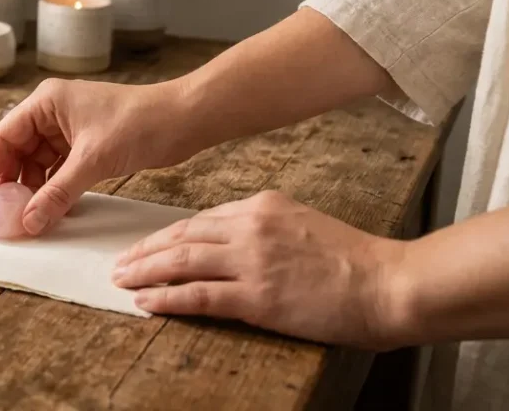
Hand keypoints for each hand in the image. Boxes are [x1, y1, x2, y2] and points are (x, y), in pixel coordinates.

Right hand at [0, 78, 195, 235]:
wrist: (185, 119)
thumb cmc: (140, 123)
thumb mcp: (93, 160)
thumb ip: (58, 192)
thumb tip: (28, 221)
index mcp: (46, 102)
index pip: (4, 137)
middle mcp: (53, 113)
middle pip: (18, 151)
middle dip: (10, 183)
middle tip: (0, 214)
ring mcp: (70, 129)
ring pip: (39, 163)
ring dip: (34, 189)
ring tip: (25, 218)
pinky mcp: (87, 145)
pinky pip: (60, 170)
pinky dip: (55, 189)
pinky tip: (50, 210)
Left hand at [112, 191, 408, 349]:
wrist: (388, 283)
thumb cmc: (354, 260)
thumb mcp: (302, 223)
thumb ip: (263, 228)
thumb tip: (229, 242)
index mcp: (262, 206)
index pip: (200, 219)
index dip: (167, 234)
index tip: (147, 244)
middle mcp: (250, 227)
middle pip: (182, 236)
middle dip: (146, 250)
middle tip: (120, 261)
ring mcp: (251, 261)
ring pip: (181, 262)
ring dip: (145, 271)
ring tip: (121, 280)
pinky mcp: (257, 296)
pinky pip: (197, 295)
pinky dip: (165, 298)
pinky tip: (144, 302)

┄┄┄┄┄┄┄┄┄┄

[About this exercise] Display every line of the listing that contains the string "thumb".

[Answer section]
thumb cmc: (140, 123)
thumb mcp: (93, 160)
thumb ip: (58, 192)
thumb tip: (28, 221)
thumb cmc: (354, 260)
thumb mcp: (302, 223)
thumb ip: (263, 228)
thumb tip: (229, 242)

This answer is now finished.